● DOCUMENT SEGMENT:
++++++

Problem of computing GIC #267

yannstory · 2021-12-13T09:37:50Z

I want to compute GIC to select the true model. But I gain different results from the abess packages and manual calculation.

   set.seed(2)
    p = 250
    N = 2500
    X = matrix(rnorm(N * p), ncol = p)
    A = sort(sample(p, 10))
    beta = rep(0, p)
    beta = replace(beta, A, rnorm(10, mean = 6))
    xbeta <- X %*% beta
    Y <- xbeta + rnorm(N)

Compute the estimator by abess packages.


    C = abess(X, Y, family = "gaussian", tune.path="sequence",tune.type = "gic")
    k = C$best.size
    mid=coef(abess(X, Y, family = "gaussian",support.size =k))
    Central =mid[2:(p+1)]
    intercept=mid[1]
    #compute GIC[10]=131.3686
    GIC= N*log(1/(2*N)*t(Y-X%*%Central-intercept)%*%(Y-X%*%Central-intercept))+k*log(p)*(log(log(N)))

++++++

● DATA PROVIDED:
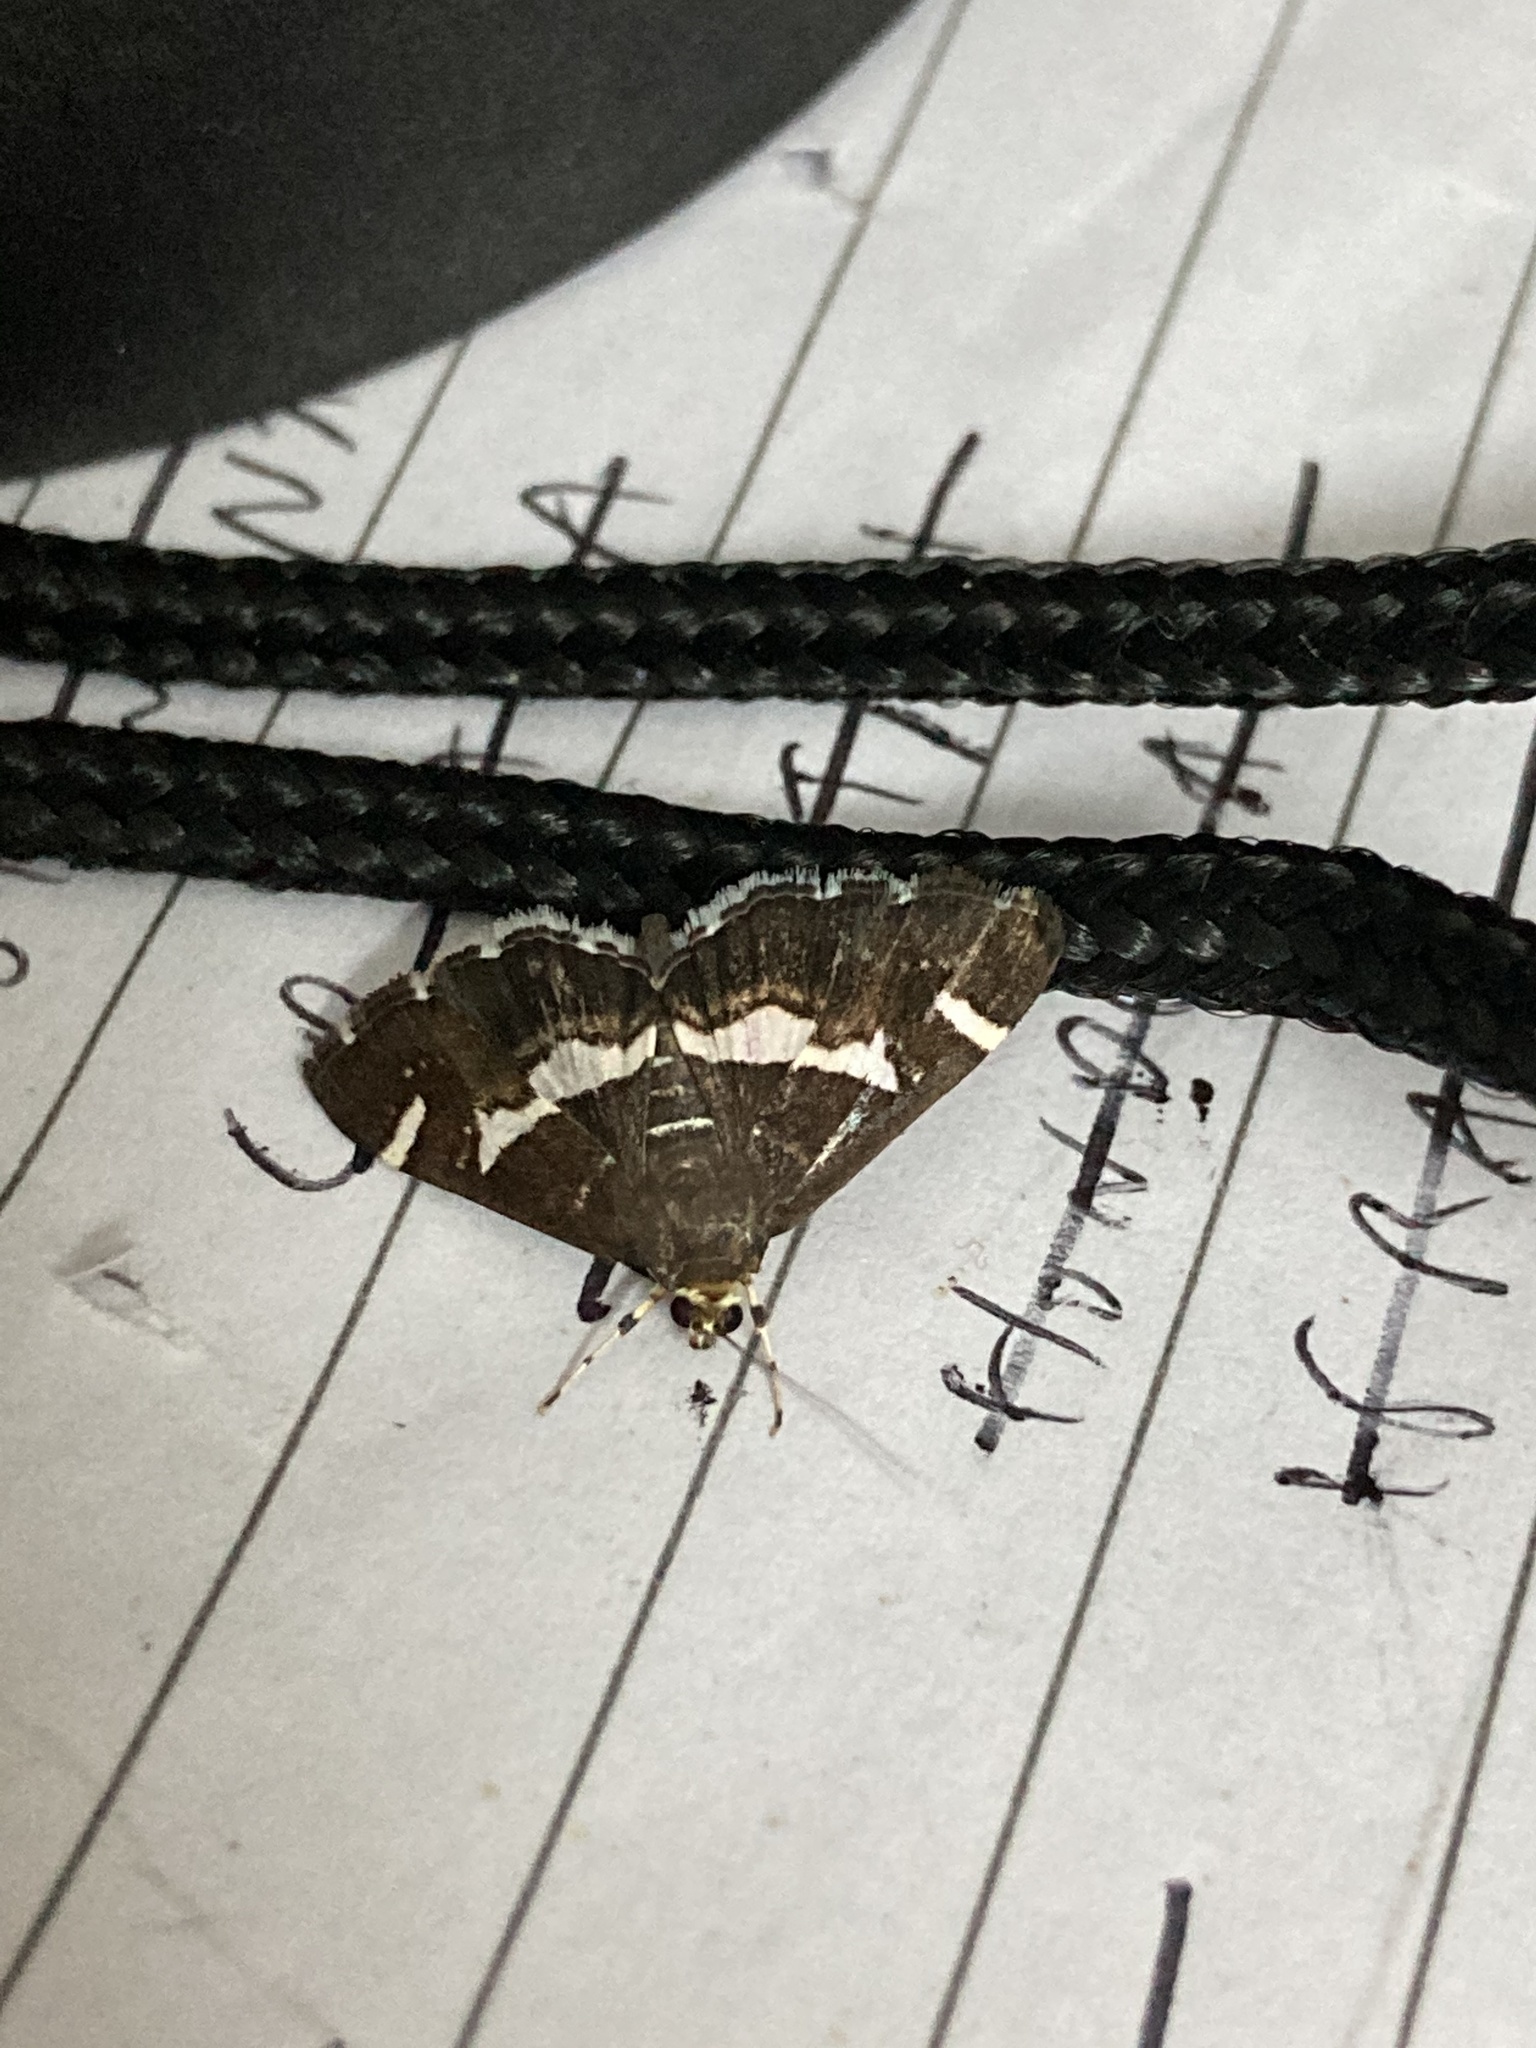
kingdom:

++++++

● WHAT YOU WILL DO:
1. Summarize the forum post about computing GIC in two sentences.
2. Write the next part of the forum post about computing GIC, picking up after the manual GIC formula.
The lines placed after the text bear no relation to it.

● REPLIES:
1. A user wants to compute GIC to select the true model but gets different results from the abess package and from a manual calculation. The post simulates data with 250 predictors and 2500 observations, fits the estimator with abess using GIC tuning, and then computes GIC by hand with its own formula.

2.
    #GIC=-1601.499

The text was updated successfully, but these errors were encountered:

Mamba413 · 2021-12-13T11:14:15Z

I want to compute GIC to select the true model. But I gain different results from the abess packages and manual calculation. p = 250 N = 2500 X = matrix(rnorm(N * p), ncol = p) A = sort(sample(p, 10)) beta = rep(0, p) beta = replace(beta, A, rnorm(10, mean = 6)) xbeta <- X %*% beta Y <- xbeta + rnorm(N) C = abess(X, Y, family = "gaussian", tune.path="sequence",tune.type = "gic") k = C$best.size Central = extract(C,support.size =k)$beta[1:p] # compute GIC[10]=129.2499

GIC= N_log(1/(2_N)_(t(Central)_t(X)_X_Central-2_t(Y)_X_Central+t(Y)Y))+k_log(p)(log(log(N))) #GIC=-1602.366

Thanks for your question. Two points:

I fail to run the last command in R because:
`

GIC= Nlog(1/(2N)(t(Central)t(X)XCentral-2t(Y)XCentral+t(Y)Y))+klog(p)(log(log(N)))
Error: unexpected symbol in "GIC= Nlog(1/(2N"
`

It seems that you have omitted the intercept term extract(C,support.size =k)[["intercept"]]?

Mamba413 · 2021-12-13T16:10:42Z

Again, I cannot run you code. You may paste your code like this:

Mamba413 · 2021-12-13T16:35:17Z

I want to compute GIC to select the true model. But I gain different results from the abess packages and manual calculation.

set.seed(2) p = 250 N = 2500 X = matrix(rnorm(N * p), ncol = p) A = sort(sample(p, 10)) beta = rep(0, p) beta = replace(beta, A, rnorm(10, mean = 6)) xbeta <- X %*% beta Y <- xbeta + rnorm(N)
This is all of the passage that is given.